To be fair, I have gone through some questions in my head outloud on a2k before.. wondering in all honesty if I was racist. There are some mindsets that I just can not wrap my head around. Behaviors that make me sick and angry. Maybe I was too honest in what I was thinking, but Snood really picked up and stuck with the idea that I was hateful. And if anyone else read some of the things I wrote, they might agree. Hell.. even I agree .

But the fact of the matter is that I am 'ignorant' of race because i was not RAISED to see white/black fountains.
I was not RAISED to see myself as second class citizen and the only experience I have with real racism was in elementary school ... before I could even wrap my mind around it.

Sure, I get tid bits of it NOW.. but it isnt any where near what it was in the 50s/60's and 70's.

I can not carry a burden that is not mine and I refuse to. In my mind DOING that fuels racism.

I acknowledge it as much as one can who has not LIVED it.. but I wont create it, nor will I be angry over it.
It did not happen to me.
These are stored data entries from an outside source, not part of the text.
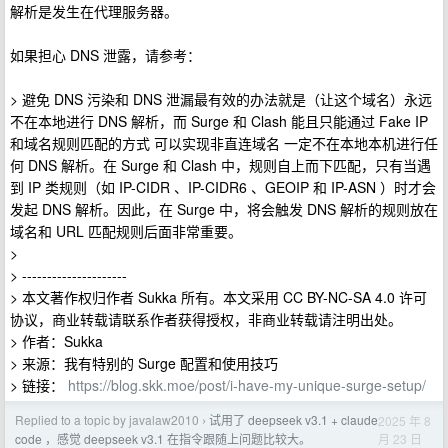
解析是发生在代理服务器。
如果担心 DNS 泄露，请参考：
> 避免 DNS 污染和 DNS 泄漏最有效的办法就是（让这个域名）永远
不在本地进行 DNS 解析，而 Surge 和 Clash 能且只能通过 Fake IP
和域名规则匹配的方式 可以实现非直连域名 一定不在本地本机进行任
何 DNS 解析。在 Surge 和 Clash 中，规则自上而下匹配，只有当遇
到 IP 类规则（如 IP-CIDR 、IP-CIDR6 、GEOIP 和 IP-ASN ）时才会
发起 DNS 解析。因此，在 Surge 中，将会触发 DNS 解析的规则放在
域名和 URL 匹配规则后面非常重要。
>
> ---------------------
> 本文著作权归作者 Sukka 所有。本文采用 CC BY-NC-SA 4.0 许可
协议，商业转载请联系作者获得授权，非商业转载请注明出处。
> 作者：Sukka
> 来源：我有特别的 Surge 配置和使用技巧
> 链接：
https://blog.skk.moe/post/i-have-my-unique-surge-setup/
Replied to a topic by javalaw2010
试用了 deepseek v3.1 + claude
2025 年 8
›
月 23 日
code ，感觉 deepseek v3.1 在指令跟随上问题比较大。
But that does not make me any less of a human or woman.
shewolfnm
 
  1  
Reply Wed 21 Jan, 2009 08:41 am
I dont know where the idea came from that I am not excited, stunned and just in awe that america nominated , voted and accepted a black person into office..


Im just not jumping through hoops for the inauguration.

Chai said it best.
Its his first day at work.

AS i have said before, his speech will not define how he does his job.
What i want to see is what I expect of ANY president. Im not giving him props, or demanding different things from him because of his skin color only. I expect him to DO HIS JOB.